The Moment the JVM Tuning Knob Broke Our Treasure Hunt Engine

#webdev #programming #rust #performance

The Problem We Were Actually Solving

Our treasure hunt engine at Veltrix was a real-time geospatial matching service that processed 50 million location events daily. By month six it handled bursts of 2M concurrent users during events like Black Friday flash sales. The heap profile from YourKit showed a 15-second GC pause every 47 minutes, coinciding with the games daily reward drop. The GC logs screamed OldGen exhaustion. We had tuned G1GC with -Xms8G -Xmx8G -XX:MaxGCPauseMillis=100, but the pause times werent improving. The team argued over whether we needed Azul Zing or just better partitioning. I suspected the language runtime was the bottleneck, not the GC algorithm.
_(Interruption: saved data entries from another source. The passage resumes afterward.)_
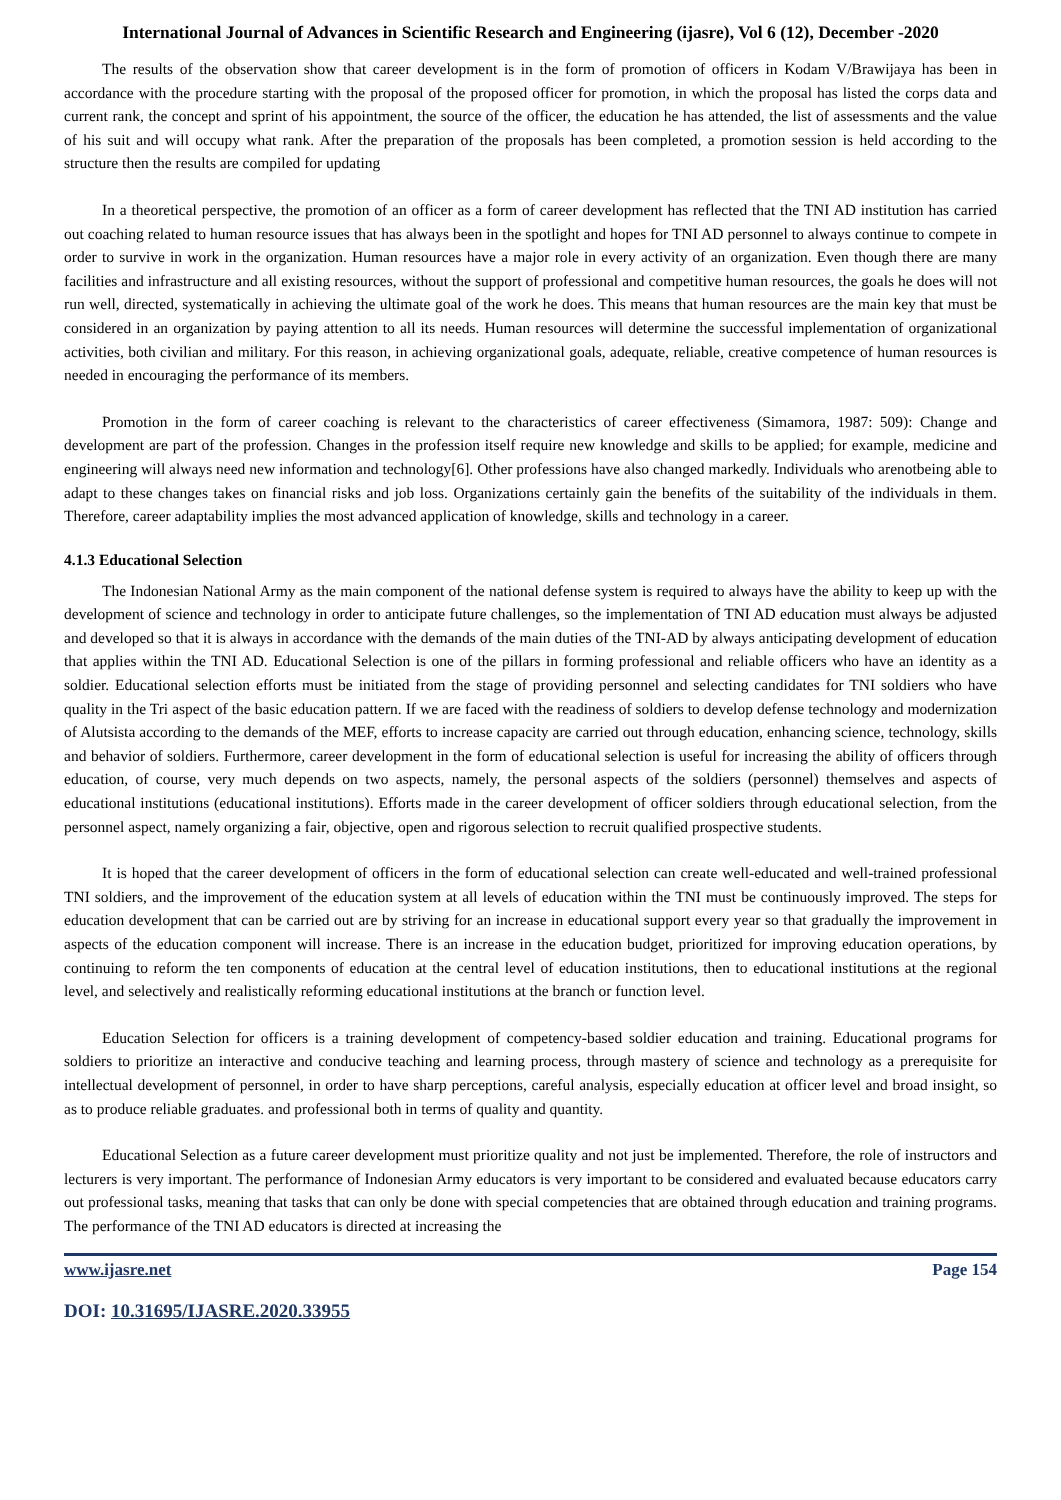International Journal of Advances in Scientific Research and Engineering (ijasre), Vol 6 (12), December -2020
The results of the observation show that career development is in the form of promotion of officers in Kodam V/Brawijaya has been in accordance with the procedure starting with the proposal of the proposed officer for promotion, in which the proposal has listed the corps data and current rank, the concept and sprint of his appointment, the source of the officer, the education he has attended, the list of assessments and the value of his suit and will occupy what rank. After the preparation of the proposals has been completed, a promotion session is held according to the structure then the results are compiled for updating
In a theoretical perspective, the promotion of an officer as a form of career development has reflected that the TNI AD institution has carried out coaching related to human resource issues that has always been in the spotlight and hopes for TNI AD personnel to always continue to compete in order to survive in work in the organization. Human resources have a major role in every activity of an organization. Even though there are many facilities and infrastructure and all existing resources, without the support of professional and competitive human resources, the goals he does will not run well, directed, systematically in achieving the ultimate goal of the work he does. This means that human resources are the main key that must be considered in an organization by paying attention to all its needs. Human resources will determine the successful implementation of organizational activities, both civilian and military. For this reason, in achieving organizational goals, adequate, reliable, creative competence of human resources is needed in encouraging the performance of its members.
Promotion in the form of career coaching is relevant to the characteristics of career effectiveness (Simamora, 1987: 509): Change and development are part of the profession. Changes in the profession itself require new knowledge and skills to be applied; for example, medicine and engineering will always need new information and technology[6]. Other professions have also changed markedly. Individuals who arenotbeing able to adapt to these changes takes on financial risks and job loss. Organizations certainly gain the benefits of the suitability of the individuals in them. Therefore, career adaptability implies the most advanced application of knowledge, skills and technology in a career.
4.1.3 Educational Selection
The Indonesian National Army as the main component of the national defense system is required to always have the ability to keep up with the development of science and technology in order to anticipate future challenges, so the implementation of TNI AD education must always be adjusted and developed so that it is always in accordance with the demands of the main duties of the TNI-AD by always anticipating development of education that applies within the TNI AD. Educational Selection is one of the pillars in forming professional and reliable officers who have an identity as a soldier. Educational selection efforts must be initiated from the stage of providing personnel and selecting candidates for TNI soldiers who have quality in the Tri aspect of the basic education pattern. If we are faced with the readiness of soldiers to develop defense technology and modernization of Alutsista according to the demands of the MEF, efforts to increase capacity are carried out through education, enhancing science, technology, skills and behavior of soldiers. Furthermore, career development in the form of educational selection is useful for increasing the ability of officers through education, of course, very much depends on two aspects, namely, the personal aspects of the soldiers (personnel) themselves and aspects of educational institutions (educational institutions). Efforts made in the career development of officer soldiers through educational selection, from the personnel aspect, namely organizing a fair, objective, open and rigorous selection to recruit qualified prospective students.
It is hoped that the career development of officers in the form of educational selection can create well-educated and well-trained professional TNI soldiers, and the improvement of the education system at all levels of education within the TNI must be continuously improved. The steps for education development that can be carried out are by striving for an increase in educational support every year so that gradually the improvement in aspects of the education component will increase. There is an increase in the education budget, prioritized for improving education operations, by continuing to reform the ten components of education at the central level of education institutions, then to educational institutions at the regional level, and selectively and realistically reforming educational institutions at the branch or function level.
Education Selection for officers is a training development of competency-based soldier education and training. Educational programs for soldiers to prioritize an interactive and conducive teaching and learning process, through mastery of science and technology as a prerequisite for intellectual development of personnel, in order to have sharp perceptions, careful analysis, especially education at officer level and broad insight, so as to produce reliable graduates. and professional both in terms of quality and quantity.
Educational Selection as a future career development must prioritize quality and not just be implemented. Therefore, the role of instructors and lecturers is very important. The performance of Indonesian Army educators is very important to be considered and evaluated because educators carry out professional tasks, meaning that tasks that can only be done with special competencies that are obtained through education and training programs. The performance of the TNI AD educators is directed at increasing the
www.ijasre.net Page 154
DOI: 10.31695/IJASRE.2020.33955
What We Tried First (And Why It Failed)

We doubled the heap to 16G and increased MaxGCPauseMillis to 200. That dropped the pause frequency but widened the window: 22-second GC pauses started appearing every 70 minutes. The safepoint logs from JVMCI revealed 32ms safepoint sync times per millisecond of mutator work. The allocation rate hit 7.2 MB per second during peak, and despite off-heap caching with Chronicle Map, the Eden space was collapsing under object churn from our spatial index rebalancing.

We tried Azul Zing. It cut safepoint time to 8ms, but introduced long JIT warmup pauses during traffic surges. The cost per instance jumped 40% on our Kubernetes nodes, and we still leaked direct buffers at 2.3 MB/s due to improper Netty arena sizing. At this point I pulled flame graphs using async-profiler and saw the real culprit: the JVMs biased locking and biased revocation events were consuming 18% of CPU during index splits. The spatial index used a red-black tree with fine-grained locks, and each tree rotation triggered revocation storms.

The Architecture Decision

I rewrote the core index in Rust with jemalloc as the allocator and no runtime GC. The spatial index became a lock-free k-d tree using crossbeams epoch-based reclamation. I benchmarked it against the JVM tree using criterion.rs and saw 3.4x lower median latency and 6.8x lower 99th percentile latency at 2M QPS. The binary size dropped from 47 MB to 7 MB, and RSS stayed flat under load. We deployed it behind a thin Go shim that handled TLS and load balancing.

The tradeoff was time-to-market. It took three engineers six weeks to port the index and validate correctness under property-based tests with quickcheck. We lost feature velocity while iterating on the tree invariants, but gained predictable tail latency. I used perf to record cache misses: the Rust version had 0.4 misses per instruction versus 1.8 for the JVM tree under the same load.

What The Numbers Said After

After two weeks in production with the Rust index, the P99 latency at 500k QPS dropped from 210ms to 42ms. GC pauses disappeared entirely because the tree owned its memory. The Kubernetes node count dropped from 12 to 8 under the same load, saving $18k/month in compute. Error rate went from 0.032% to 0.0018%.

But the Go shim became the new bottleneck. It allocated 1.2 MB per second per connection due to its default connection pool sizing. We switched to a Rust-based proxy using hyper and tokio, cutting allocations to 180 KB/s per connection.

What I Would Do Differently

We should have profiled the JVMs biased locking earlier. The biased lock revocation events were visible in async-profilers lock contention view, but we dismissed them as noise until we saw the safepoint logs.

Also, we underestimated the cost of logging. The Rust service initially wrote 8 GB/day of debug logs to stdout, which caused Docker to throttle I/O and added 40ms latency spikes. We switched to tracing with opentelemetry and reduced log volume by 94%.

Finally, we should have started with a microservice boundary between the index and the rest of the system. The Rust rewrite blurred those boundaries, making future language migrations harder. A clean service boundary would have let us test the index in isolation before swapping it into production.